Miles unlike the obviously crazy atomu, who probably needs a brain transplant or at least an A for irrelevance, you at least grappled with the data.
If you read more carefully you will find I'm saying that the Americans who earlier had supported Saddam against Iran had begun to change their tune in 1984-1985 when Rumsfeld signalled to Saddam that the Americans were getting upset by his regime's human rights abuses.
I suggest you google Gosden's testimony before those Senate Committees, it was heart wrenching stuff which had a profound effect on the hearers, and it was one of those turning points in Congress's thinking about Iraq.
Then you need to read the ILA 1998 to realise that it was not merely Halabja but the way in which Saddam's secret police state terrorised "friend" and foe alike. The barbaric recent behaviour and indiscriminate targeting of Iraqi civilians, by some elements of the contemporary insurgency, gives one an insight into what Saddam's "terrorist" state was like. The difference then being that similar acts were performed by an arm of the state viz.the Secret Police as well as his Fayadeen militias.

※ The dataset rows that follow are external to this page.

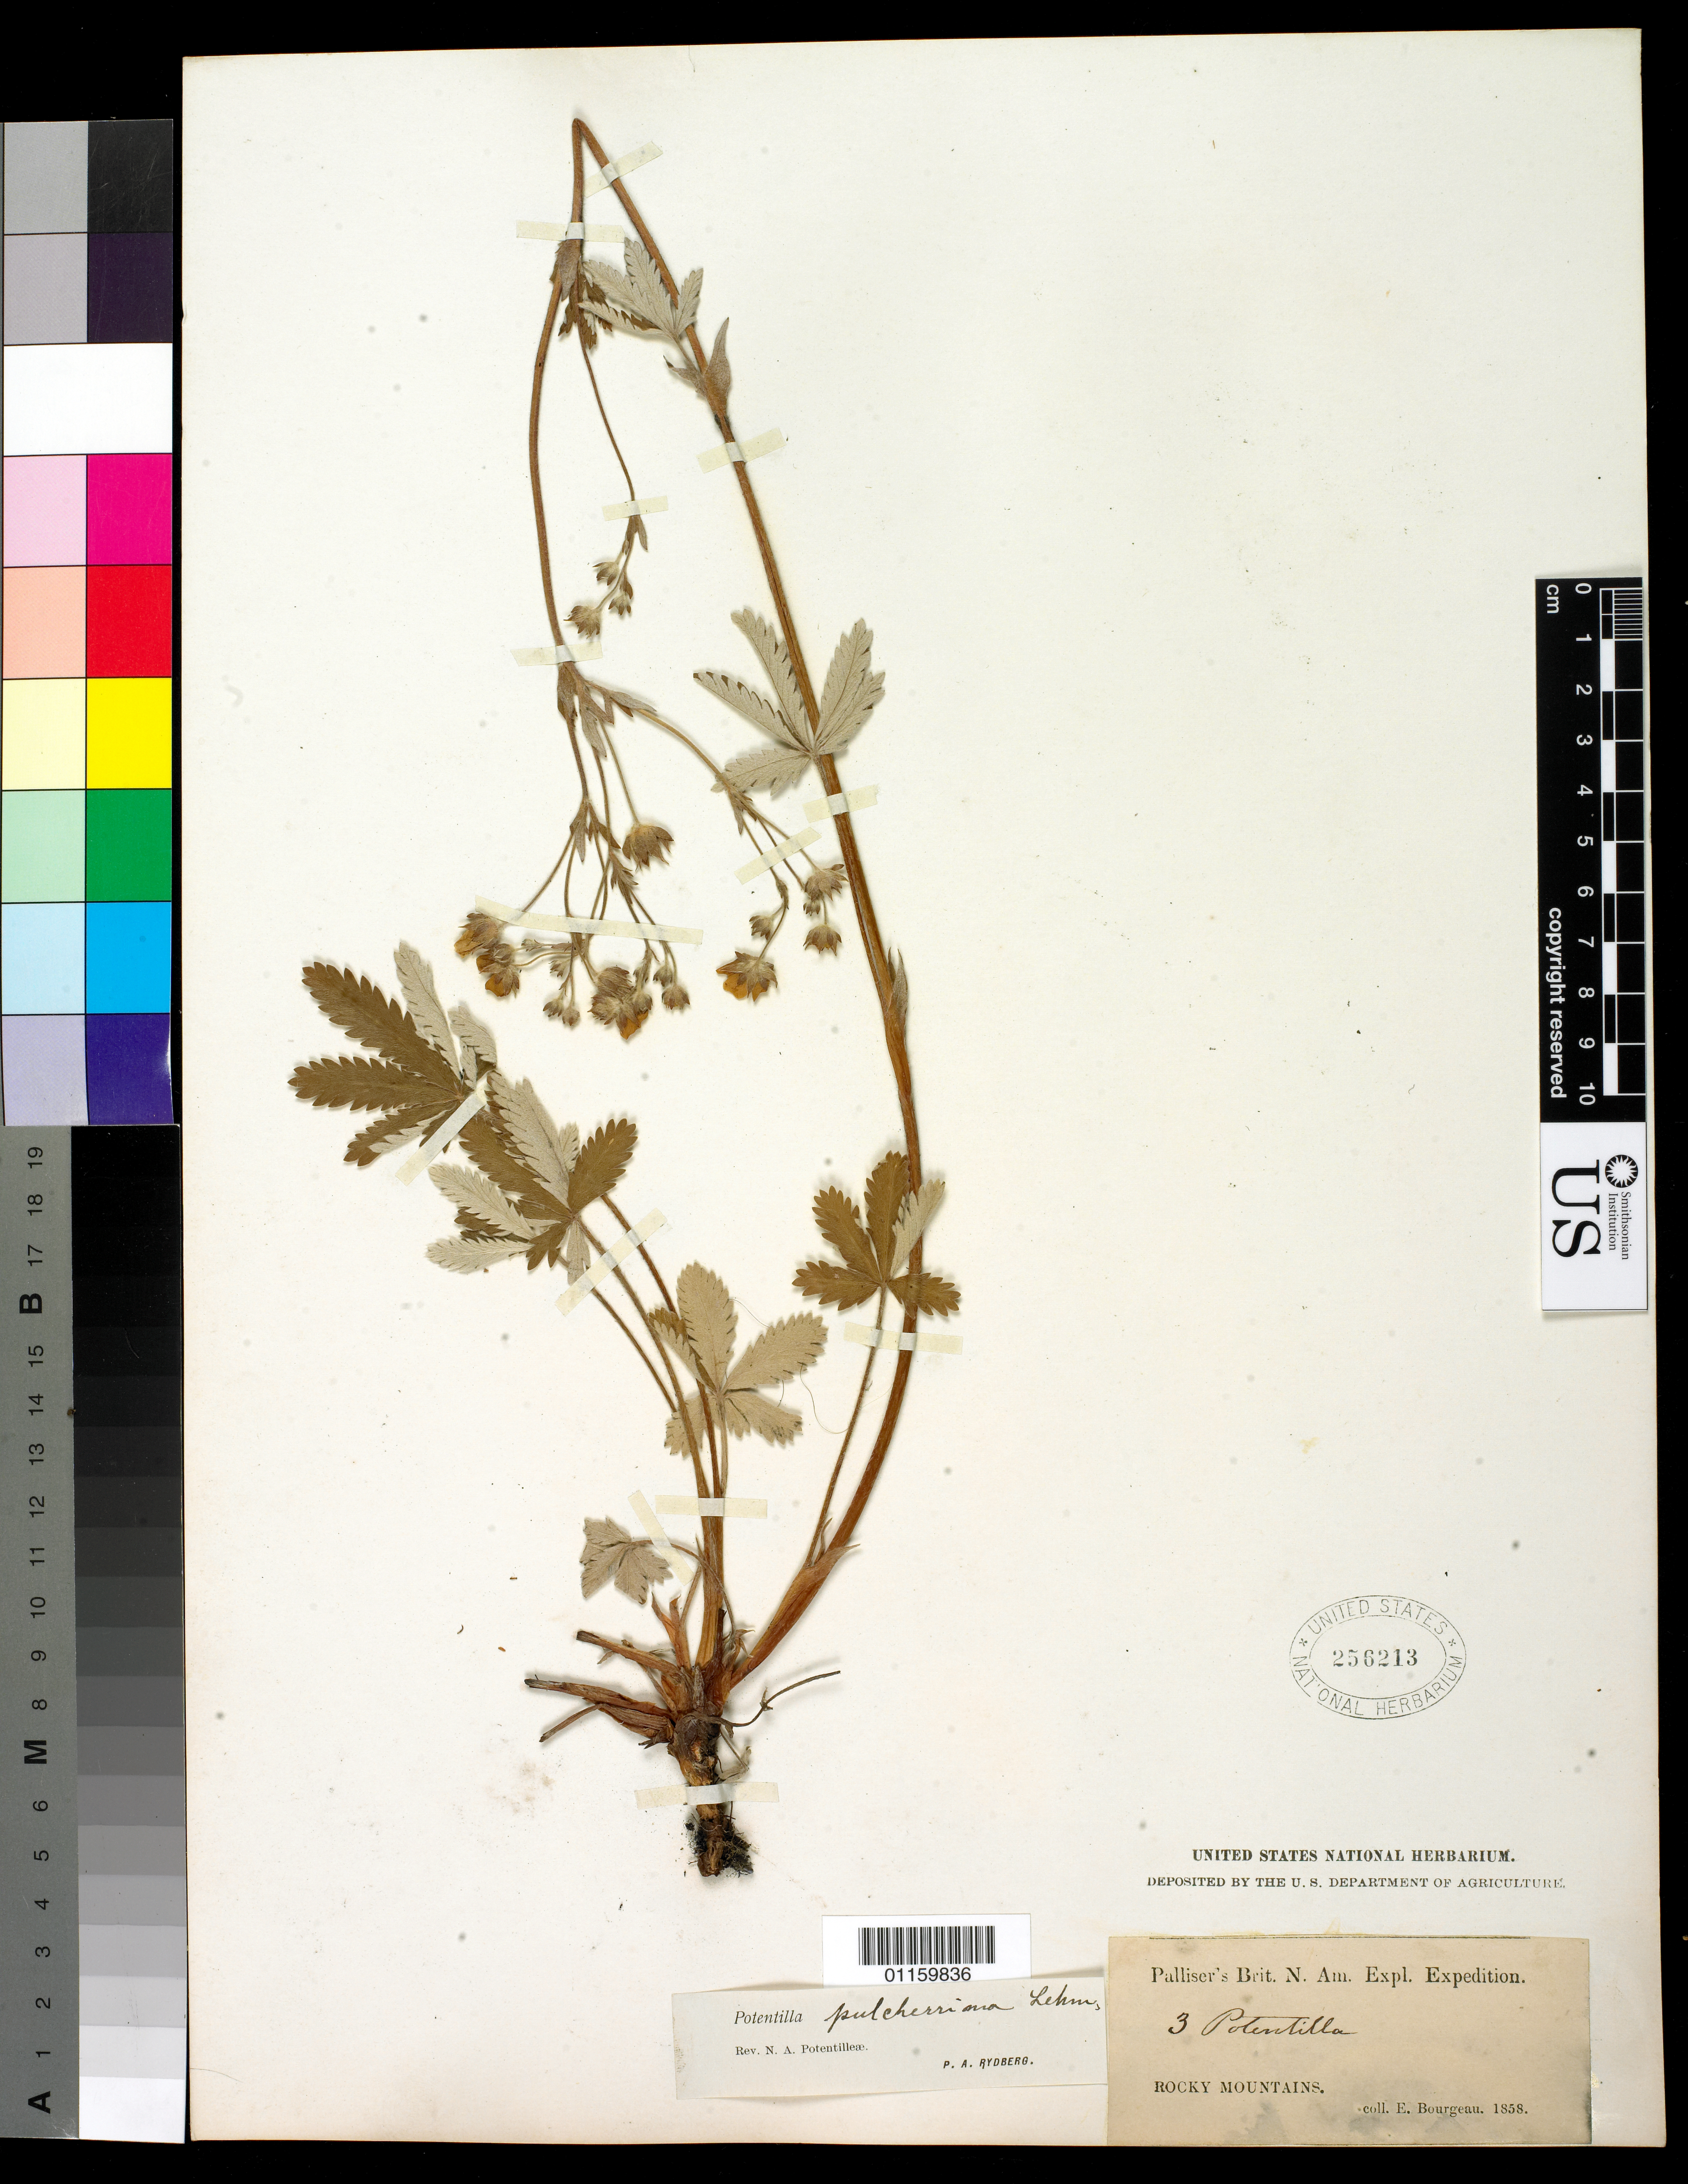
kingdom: Plantae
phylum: Tracheophyta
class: Magnoliopsida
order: Rosales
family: Rosaceae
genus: Potentilla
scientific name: Potentilla pulcherrima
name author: Lehm.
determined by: Rydberg, P. A.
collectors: E. Bourgeau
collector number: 3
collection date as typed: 1858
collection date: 1858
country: United States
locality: Rocky Mts.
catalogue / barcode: US 256213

No Miles it was not just Halabja but a long history of state terrorism, ethnic cleansing programs in the north , Marsh Arabs displacement in the south and the massacre of the shiites who rose up against Saddam after the first gulf war.That does not exhaust the list as you know. And of course that (Kuwait) war. All of that was what the US Congress became familiar with and which helped produce the ILA 1998.
If you are unaware of this history of a growing anti-Saddam bias that developed up til 1998, then beyond, you will never understand why the Congress, GOP and Democrat alike, gave Bush, the Green light to remove Saddam, in a Congress vote in October 2002. The NIE October 2002 report on closer examination did have some flaws that I suggest were overlooked by Congress because it was already in the mood to remove Saddam.
I did a bit of googling when the thought occurred to me just prior to the invasion that even if Saddam had WMD and tried to use them against the US he and Iraq would be history in a flash. So when I found the ILA 1998, I realised that the US Congress already had Saddam on the "remove from office" list well before Bush came to office and before 9/11.
It's unlikely Clinton, who failed miserably in response to the Rwandan crisis would do anymore than send those few missiles into Baghdad as in Dec 1998, that killed a few innocent civilians as his response to the ILA but in Bush we had a bit of a maddie who took the ILA seriously and probably assumed the framers meant what they said about removing Saddam. I see 9/11 as providing a political environment that enabled the goal of the ILA to be more quickly effected.
Further you need to read Hillary's Oct. 2002 Senate speech, in which she gave Bush the OK to take out Saddam, to understand why American lefties call her the 20 foot Queenie and consider her as much a militarist, in the thrall of the US industrial/military complex as they do Bush.
So what I'm saying Miles is that my little theory is backed up by the last few decades of US Congress history and helps explain much including why the netroots US anti-war movement ,even with Pelosi and Reid in charge of the House and Senate has been going backwards in their attempts to stop the "civil" war and bring the troops home.